# Troy Murphy is the most underrated player in the league



## Tom (Jul 15, 2002)

12 and 11 aint easy in the west and he improves every game. He may not be an All-star but he deserves some love.


----------



## Pinball (Aug 3, 2002)

> Originally posted by <b>Tom</b>!
> 12 and 11 aint easy in the west and he improves every game. He may not be an All-star but he deserves some love.


How about Brent Barry?


----------



## Zalgirinis (Feb 18, 2003)

> He may not be an All-star but he deserves some love.


Yes of course hes one of most underrated players together with Harpring. Barry was shocking last season, this season injuries had stoped him a little.


----------



## Tom (Jul 15, 2002)

as far as improvement... TM no contest..He said battling with Fortson every day really helped him.


----------



## grizzoistight (Jul 16, 2002)

*amen tom*

i watched that hawks game last night i think he had 19 and 19
he has range all the way to the nba 3 pt line and he hustles on every play for a board..
i would love for the lakers to have this guy.. it would be the final piece they need to win it all again ( but i doubt they need any help to beat the queens)


----------



## Desert Nomad (Jul 15, 2002)

gotta agree.

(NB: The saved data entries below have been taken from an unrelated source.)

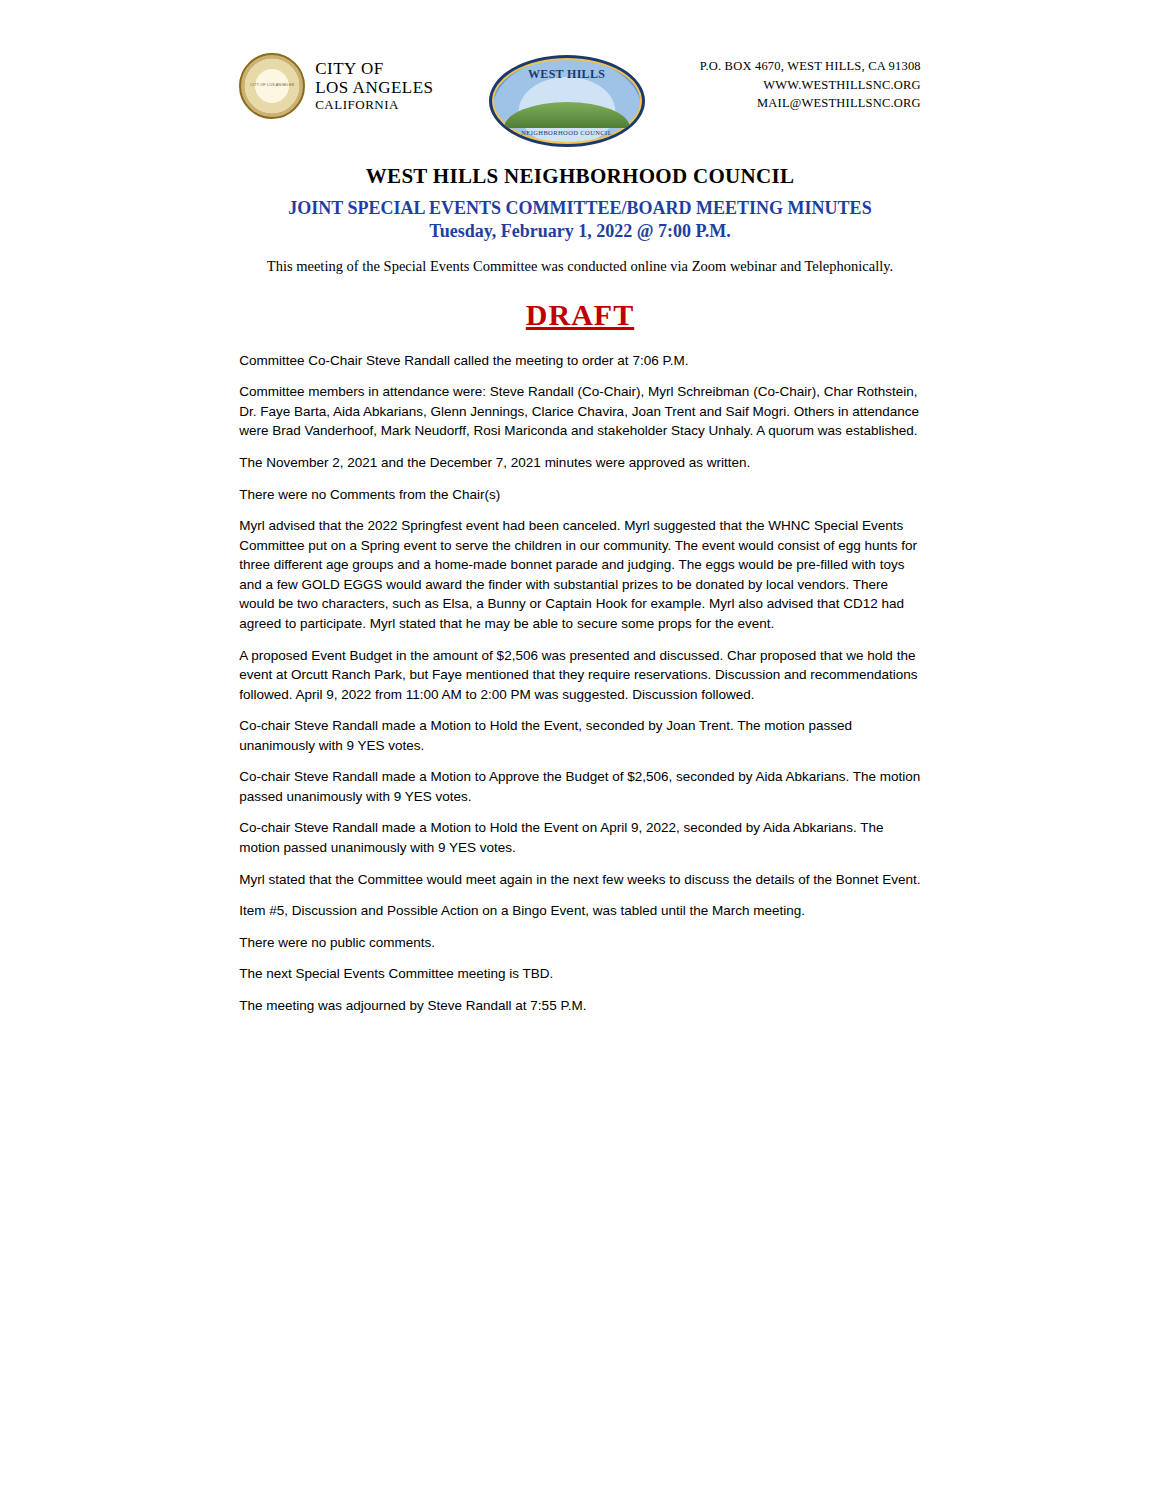CITY OF
LOS ANGELES
CALIFORNIA
WEST HILLS
NEIGHBORHOOD COUNCIL
P.O. BOX 4670, WEST HILLS, CA 91308
WWW.WESTHILLSNC.ORG
MAIL@WESTHILLSNC.ORG
WEST HILLS NEIGHBORHOOD COUNCIL
JOINT SPECIAL EVENTS COMMITTEE/BOARD MEETING MINUTES Tuesday, February 1, 2022 @ 7:00 P.M.
This meeting of the Special Events Committee was conducted online via Zoom webinar and Telephonically.
DRAFT
Committee Co-Chair Steve Randall called the meeting to order at 7:06 P.M.
Committee members in attendance were: Steve Randall (Co-Chair), Myrl Schreibman (Co-Chair), Char Rothstein, Dr. Faye Barta, Aida Abkarians, Glenn Jennings, Clarice Chavira, Joan Trent and Saif Mogri. Others in attendance were Brad Vanderhoof, Mark Neudorff, Rosi Mariconda and stakeholder Stacy Unhaly. A quorum was established.
The November 2, 2021 and the December 7, 2021 minutes were approved as written.
There were no Comments from the Chair(s)
Myrl advised that the 2022 Springfest event had been canceled. Myrl suggested that the WHNC Special Events Committee put on a Spring event to serve the children in our community. The event would consist of egg hunts for three different age groups and a home-made bonnet parade and judging. The eggs would be pre-filled with toys and a few GOLD EGGS would award the finder with substantial prizes to be donated by local vendors. There would be two characters, such as Elsa, a Bunny or Captain Hook for example. Myrl also advised that CD12 had agreed to participate. Myrl stated that he may be able to secure some props for the event.
A proposed Event Budget in the amount of $2,506 was presented and discussed. Char proposed that we hold the event at Orcutt Ranch Park, but Faye mentioned that they require reservations. Discussion and recommendations followed. April 9, 2022 from 11:00 AM to 2:00 PM was suggested. Discussion followed.
Co-chair Steve Randall made a Motion to Hold the Event, seconded by Joan Trent. The motion passed unanimously with 9 YES votes.
Co-chair Steve Randall made a Motion to Approve the Budget of $2,506, seconded by Aida Abkarians. The motion passed unanimously with 9 YES votes.
Co-chair Steve Randall made a Motion to Hold the Event on April 9, 2022, seconded by Aida Abkarians. The motion passed unanimously with 9 YES votes.
Myrl stated that the Committee would meet again in the next few weeks to discuss the details of the Bonnet Event.
Item #5, Discussion and Possible Action on a Bingo Event, was tabled until the March meeting.
There were no public comments.
The next Special Events Committee meeting is TBD.
The meeting was adjourned by Steve Randall at 7:55 P.M.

Just trade around 4 lakers for Murphy! get a solid player in that 4 spot. Then teach him some boxing skills and let him take the pressure off shaq. I mean he could be sort of like the Maurice Lucas for Bill Walton. He could be the enforcer.


----------



## rainman (Jul 15, 2002)

i think everyone knows what he can do.so i'm not sure about underrated.he certainly is up for most improved.having said all that he isnt an elite power forward,you arent going to win with 5 murphys out there but if you want the perfect roll player,averaging a dbl dbl is pretty impressive.


----------



## MightyReds2020 (Jul 19, 2002)

I agree Murphy is underrated. If you talk about Warriors you talk about Arenas, Richardson, Jamison, or to some extent, Dampier or Fortson, Murphy is usually a forgotten man in any conversation. He's probably the toughest guy in this Warriors squad, he would be a Horace Grant to MJ in early 90s'.


----------